I first tried with the original, but accidentally had a space before the
(?<=")
, and it gave me the error you showed when I tried to FIND; when I deleted that space, and did just a FIND, it had no problem finding the next few occurrences. So it’s not giving the error. Though when I did the Replace All, it’s taken at least 5 minutes without any apparent progress… Notepad++ does have performance issues with files that are more than a hundred megabytes.Unfortunately, after another 5 minutes while I wrote up my reply, it still hasn’t finished for me, so I’m cancelling it – oh, no, just as I wrote that, it finished.
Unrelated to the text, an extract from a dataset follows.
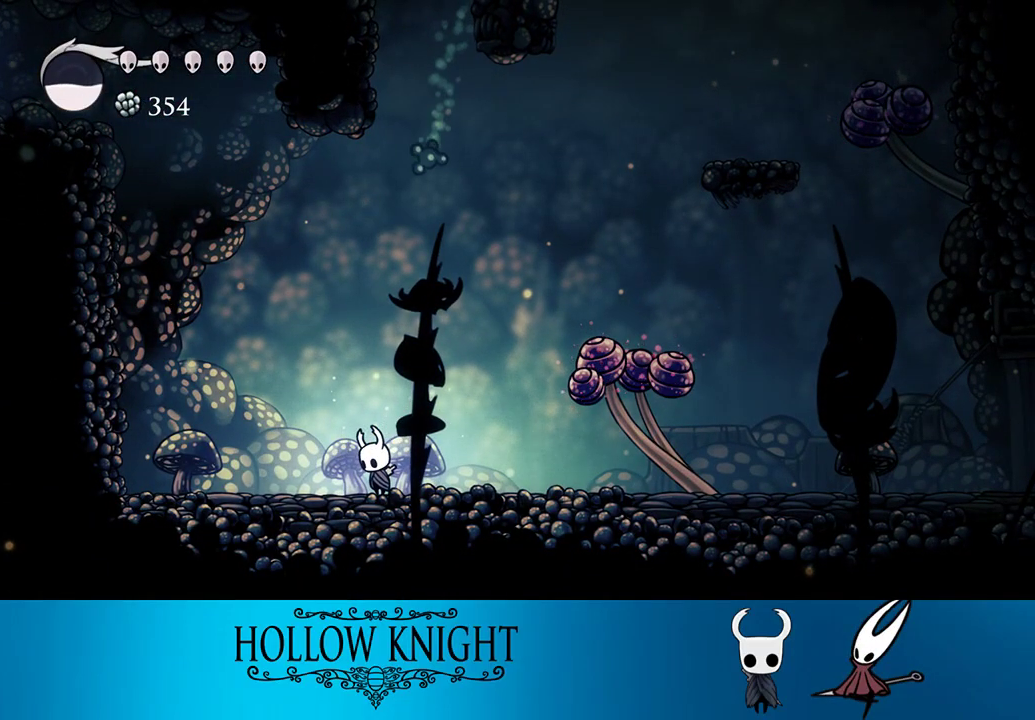
{"buttons": ["CROSS", "DPAD_DOWN"], "events": [[350, "CROSS", "down"]]}
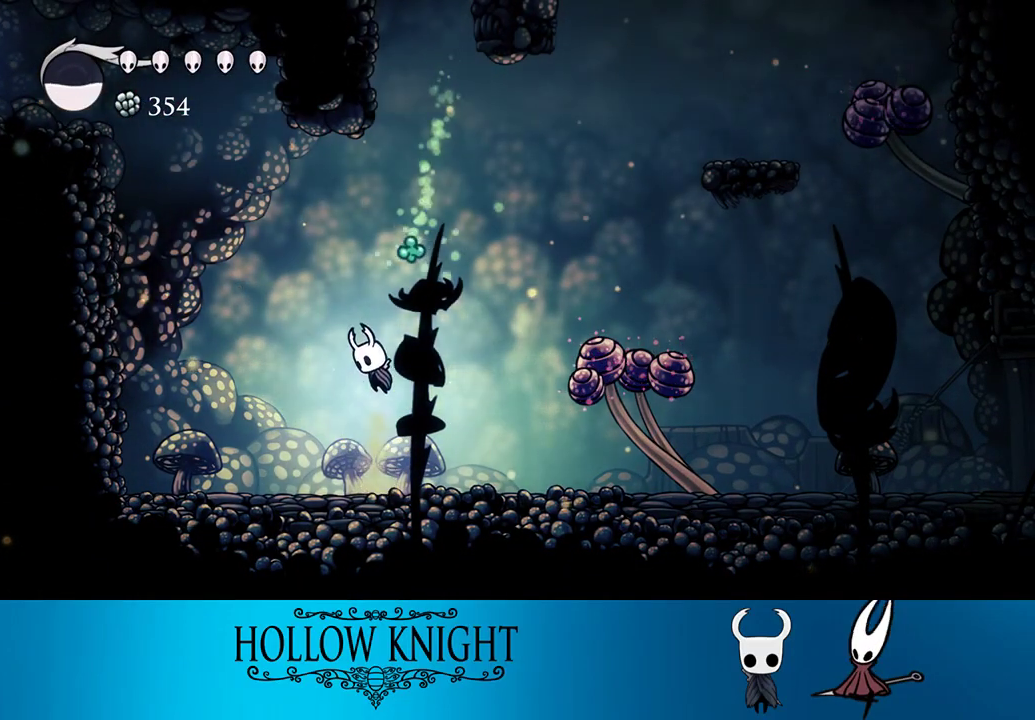
{"buttons": ["CROSS", "DPAD_DOWN", "DPAD_LEFT"], "events": [[183, "SQUARE", "down"], [283, "DPAD_LEFT", "down"], [450, "SQUARE", "up"]]}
The search with
(?<=")[^"\r\n]+?\.latest:/
worked for me with 625MB.But maybe your machine has different memory limitations than mine does.
Try seeing if the more-restrictive
(?<=: ")[^"\r\n]+?\.latest:/
works for you. If you have a way to break up the 300MB file into smaller chunks, I might recommend trying that, too.And Terry posted this while I was writing mine up:
Find What:
"[^:]+:/
I’d recommend a modified
"[^:"\r\n]+?"
, otherwise it might still hit the problem of trying to wrap lines and being too greedy, if you have some data in the middle that doesn’t fit your simple format -
This is strange. None of those work for these larger files. Sadly, these files contains confidential information otherwise I’d just upload it. Tried restarting the computer just to make sure it wasn’t some odd memory issue, but this system has 64GB of RAM on 64bit OS so it shouldn’t be a memory limitation.
There are are multiple "s in every single line, and it seems to break after millions of these entries:
“BFCE9424314C03B3E”,
“B9603434384AC353E”,
“B00204343730E233E”,
{
“t” : “13.68”,
“v” : “-0.7822026”,
“c” : “3”,
“i” : “-0.7824571”,
“o” : “-0.7819693”
},I am trying to warp my head around a better way to detect what I need to replace/delete without simply looking for ". The text before what I need to replace always contains the following:
" : "
So any text after (not including it) I need to delete, up to and including this text.
.latest:/
That might reduce the amount of things it needs to look for?
-
@Ben-1
With your latest “examples” it seems that your file isn’t just lines of what you originally wanted edited, rather it contains a mixture of other types of lines, is that correct?If so, then another method might be to:
- number all the lines
- mark all the lines which contain the text to be edited
- cut these lines and paste into a blank tab
- edit these lines in the new tab
- paste the edited lines back
- re-sort the lines so they are back in line order
- remove the line numbers that were added in step #1
Terry
-
@Terry-R
It would take thousands of hours with the amount of data and files there are. I think I am just going to tell this client I cannot figure out how to achieve what he wants and not bill him. I’ve already put hours of my personal time trying to figure it out and I thought it’d just be a pretty simple notepad++ mass edit.For some reason the problem has gotten even worse, now the original expression is producing the error on files as little as 80MB, files that successfully processed yesterday with this exact expression.
(?<=")[^"]+\.latest:/
I do appreciate the help given though.
-
@Ben-1 I can’t promise this will work, but I would try:
Find what :
^([^:\r\n]++: ")[^:\r\n"]++(?<=\.latest):/
Replace with:$1
-
@Coises said in Help with regular expression:
@Ben-1 I can’t promise this will work, but I would try:
Find what :
^([^:\r\n]++: ")[^:\r\n"]++(?<=\.latest):/
Replace with:$1
Thanks, it produces the results
Can’t find the text “^([^:\r\n]++: “)[^:\r\n”]++(?<=.latest):/” -
FWIW no regex-based solution to this problem really addresses the core issue here, which is that you are trying to use regular expressions to parse a non-regular language, namely JSON . Regex are awesome, but they are not the right tool for every job.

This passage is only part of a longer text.